[[ Page excerpt open ]]

# Thickest crap possible



## Joel/AK (Jan 12, 2013)

Asked a few friends that have excellent property and good results to walk ours and give ideas.

Think we have a plan worked out. Will take a couple of years but it should be good.

Basically our property is laid out wrong and by eliminating one road and making another and some habitat work it should start changing


----------



## daddyduck (Nov 2, 2001)

Joel/AK said:


> Main area of "pines". I want to work on both areas.
> View attachment 464211


The branches in that pile are from Norway Spruce


----------



## 2stix-and-a-string (Feb 11, 2020)

Autumn olive.....hands down. 2 rows 10 feet apart. Lots of sun and wala 
3 years and you will not be able to see through it at all.


----------



## Martin Looker (Jul 16, 2015)

That stuff is nasty it spreads everywhere.


----------



## cakebaker (Sep 13, 2011)

2stix-and-a-string said:


> Autumn olive.....hands down. 2 rows 10 feet apart. Lots of sun and wala
> 3 years and you will not be able to see through it at all.


Booyah!!!!


----------



## Steve (Jan 15, 2000)

2stix-and-a-string said:


> Autumn olive.....hands down. 2 rows 10 feet apart. Lots of sun and wala
> 3 years and you will not be able to see through it at all.


I bet it won't spread in my area. Nothing spreads in my area.


----------



## ice house (Dec 27, 2017)

that would be the last thing I would plant.


----------



## Martin Looker (Jul 16, 2015)

Try it and see.


----------



## Dish7 (Apr 2, 2017)

I've had AO on my property for 20 years. IMO, it is easy to control. Not that I have ever had to. Easy to kill if needed. It's not the devil bush people portray it to be.


----------



## Chessieman (Dec 8, 2009)

Dish7 said:


> I've had AO on my property for 20 years. IMO, it is easy to control. Not that I have ever had to. Easy to kill if needed. It's not the devil bush people portray it to be.


The roots plow up pretty easy once they are dead or close to it. I find that the life expectancy at my place is about 10 years.


----------



## Thirty pointer (Jan 1, 2015)

Dish7 said:


> I've had AO on my property for 20 years. IMO, it is easy to control. Not that I have ever had to. Easy to kill if needed. It's not the devil bush people portray it to be.


Agree i planted 1600 of them round the perimeter of my field about 25 years ago .I get patches of them under bird roosting trees but a double dose of gly kills them .Other than that an occasional bush here and there .They produce fewer berries now than they did years back .

[[ Page excerpt closed ]]

Assignment 1
From the forum thread about thick cover, copy out everything from "The roots plow" down to "(Jan 1, 2015)".
The forum thread and the records below it were gathered separately and aren't related.

[[ Information given open ]]

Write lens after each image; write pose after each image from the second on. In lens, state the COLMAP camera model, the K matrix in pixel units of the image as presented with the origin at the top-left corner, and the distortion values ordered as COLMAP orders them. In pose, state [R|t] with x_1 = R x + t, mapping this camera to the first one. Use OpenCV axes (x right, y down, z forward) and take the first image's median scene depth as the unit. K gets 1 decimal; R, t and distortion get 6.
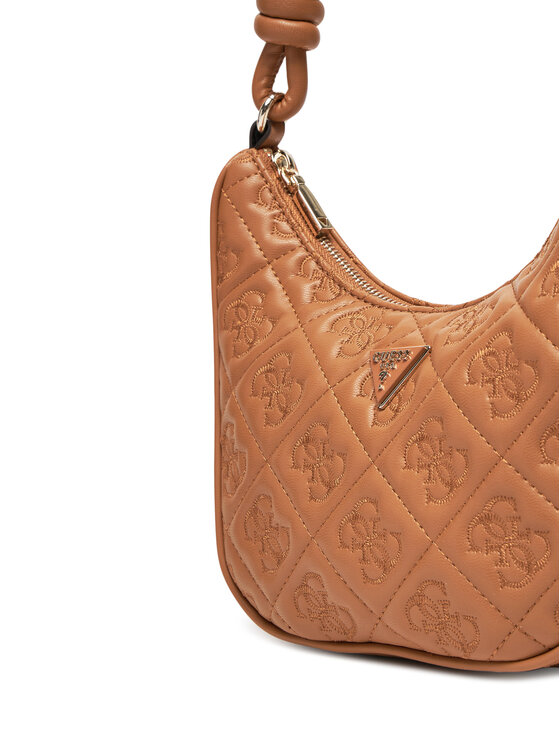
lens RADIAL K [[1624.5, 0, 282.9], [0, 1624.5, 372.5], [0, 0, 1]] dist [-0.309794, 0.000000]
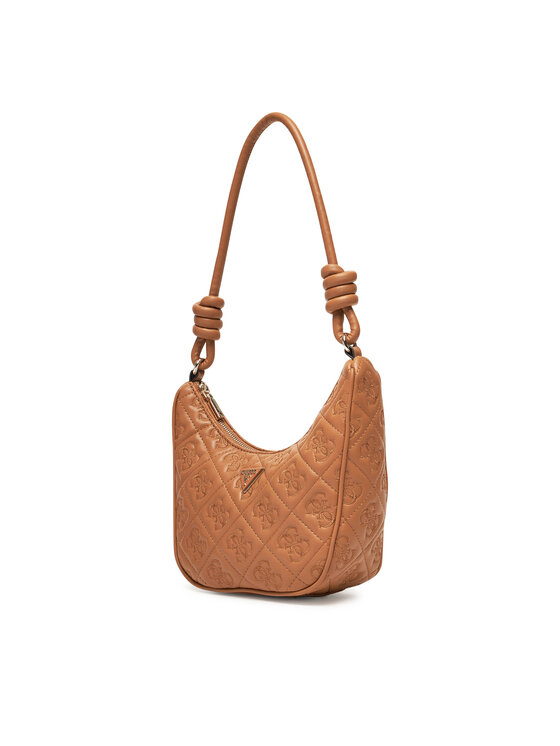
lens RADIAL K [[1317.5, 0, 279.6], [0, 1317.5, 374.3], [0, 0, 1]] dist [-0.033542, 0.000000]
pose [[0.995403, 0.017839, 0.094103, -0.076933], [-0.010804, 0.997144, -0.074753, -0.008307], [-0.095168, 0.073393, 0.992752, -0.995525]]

[[ Information given closed ]]
[[ Information given open ]]

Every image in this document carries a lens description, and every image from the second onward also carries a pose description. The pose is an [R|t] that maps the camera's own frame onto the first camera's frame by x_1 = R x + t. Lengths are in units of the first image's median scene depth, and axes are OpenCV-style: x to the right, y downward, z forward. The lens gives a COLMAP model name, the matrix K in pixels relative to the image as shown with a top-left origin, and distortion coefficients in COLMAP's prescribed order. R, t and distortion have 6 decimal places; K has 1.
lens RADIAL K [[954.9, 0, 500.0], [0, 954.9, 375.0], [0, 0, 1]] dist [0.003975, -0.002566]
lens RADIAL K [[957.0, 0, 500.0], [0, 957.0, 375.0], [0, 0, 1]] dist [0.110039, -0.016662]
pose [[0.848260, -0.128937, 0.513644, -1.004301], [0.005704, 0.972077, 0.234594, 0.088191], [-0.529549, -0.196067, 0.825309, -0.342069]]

[[ Information given closed ]]

Assignment 2
In the records, repeat word for word everything from the line that contains "Every image in" down to the line that contains "-0.196067, 0.825309, -0.342069]]", with both of those lines included.

Exercise output 1
The roots plow up pretty easy once they are dead or close to it. I find that the life expectancy at my place is about 10 years.


----------



## Thirty pointer (Jan 1, 2015)

Exercise output 2
Every image in this document carries a lens description, and every image from the second onward also carries a pose description. The pose is an [R|t] that maps the camera's own frame onto the first camera's frame by x_1 = R x + t. Lengths are in units of the first image's median scene depth, and axes are OpenCV-style: x to the right, y downward, z forward. The lens gives a COLMAP model name, the matrix K in pixels relative to the image as shown with a top-left origin, and distortion coefficients in COLMAP's prescribed order. R, t and distortion have 6 decimal places; K has 1.
lens RADIAL K [[954.9, 0, 500.0], [0, 954.9, 375.0], [0, 0, 1]] dist [0.003975, -0.002566]
lens RADIAL K [[957.0, 0, 500.0], [0, 957.0, 375.0], [0, 0, 1]] dist [0.110039, -0.016662]
pose [[0.848260, -0.128937, 0.513644, -1.004301], [0.005704, 0.972077, 0.234594, 0.088191], [-0.529549, -0.196067, 0.825309, -0.342069]]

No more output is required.